» **Teks Dokumen**

--

Sesungguhnya perkara hati merupakan perkara agung dan kedudukannya pun sangat mulia, sehingga Allah subhanahu wata’aala menurunkan kitab-kitab suci-Nya untuk memperbaiki hati, dan Dia utus para rasul untuk menyucikan hati, membersihkan dan memperindahnya. Demikianlah Allah menuturkan,
يَا أَيُّهَا النَّاسُ قَدْ جَاءَتْكُمْ مَوْعِظَةٌ مِنْ رَبِّكُمْ وَشِفَاءٌ لِمَا فِي الصُّدُورِ وَهُدًى وَرَحْمَةٌ لِلْمُؤْمِنِينَ
“Wahai manusia, sesungguhnya telah datang kepadamu pelajaran dari Tuhanmu dan penyembuh dari penyakit-penyakit (yang berada) di dalam dada dan petunjuk serta rahmat bagi orang-orang yang beriman.”(Yunus: 57).

--

» **Telaah Bacaan**
**A)** Untuk setiap pernyataan, apakah sesuai dengan teks tentang perkara hati? Jawab ya atau tidak, lalu kutip kata-kata teks yang menentukan: (i) Allah menurunkan kitab-kitab suci-Nya untuk memperbaiki hati; (ii) para rasul diutus untuk menghukum hati; (iii) ayat yang dikutip menyebut petunjuk dan rahmat bagi semua manusia.
**B)** Teruskan teks tentang perkara hati, mulai setelah kalimat terakhirnya.
Baris-baris di bawah tidak dibutuhkan untuk mengerjakan apa pun di sini.

» **Data Tersedia**
--

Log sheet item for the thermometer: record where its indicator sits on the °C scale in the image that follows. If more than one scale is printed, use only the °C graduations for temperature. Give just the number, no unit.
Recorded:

--

» **Jawaban Tiap Tugas**
**A)**
(i) Ya: "Allah subhanahu wata’aala menurunkan kitab-kitab suci-Nya untuk memperbaiki hati".
(ii) Tidak: "Dia utus para rasul untuk menyucikan hati, membersihkan dan memperindahnya".
(iii) Tidak: "petunjuk serta rahmat bagi orang-orang yang beriman".

**B)**
لَقَدْ مَنَّ اللَّهُ عَلَى الْمُؤْمِنِينَ إِذْ بَعَثَ فِيهِمْ رَسُولا مِنْ أَنْفُسِهِمْ يَتْلُو عَلَيْهِمْ آيَاتِهِ وَيُزَكِّيهِمْ وَيُعَلِّمُهُمُ الْكِتَابَ وَالْحِكْمَةَ
“Sungguh Allah telah memberi karunia kepada orang-orang yang beriman ketika Allah mengutus di antara mereka seorang rasul dari golongan mereka sendiri, yang membacakan kepada mereka ayat-ayat Allah, membersihkan (jiwa) mereka, dan mengajarkan kepada mereka Al-Kitab dan Al-Hikmah.” (Ali Imran: 164).
Masalah hati menjadi hal krusial jika tidak mampu melakukan management terhadapnya. Alasannya, hati itu merupakan penentu. Penentu apa? Bisa dua hal yang ditentukan hati, yaitu kondisi fisik dan nilai akhir amal.
Orang yang hatinya tenang, tentram, dan bersih lebih dekat dengan kesehatan fisik. Ini disinggung oleh Rasulullah saw. dalam sebuah hadits bahwa hati merupakan mudlghah (sekerat daging) yang jika baik maka baiklah seluruh tubuh; jika fasad, maka fasadlah seluruh tubuh.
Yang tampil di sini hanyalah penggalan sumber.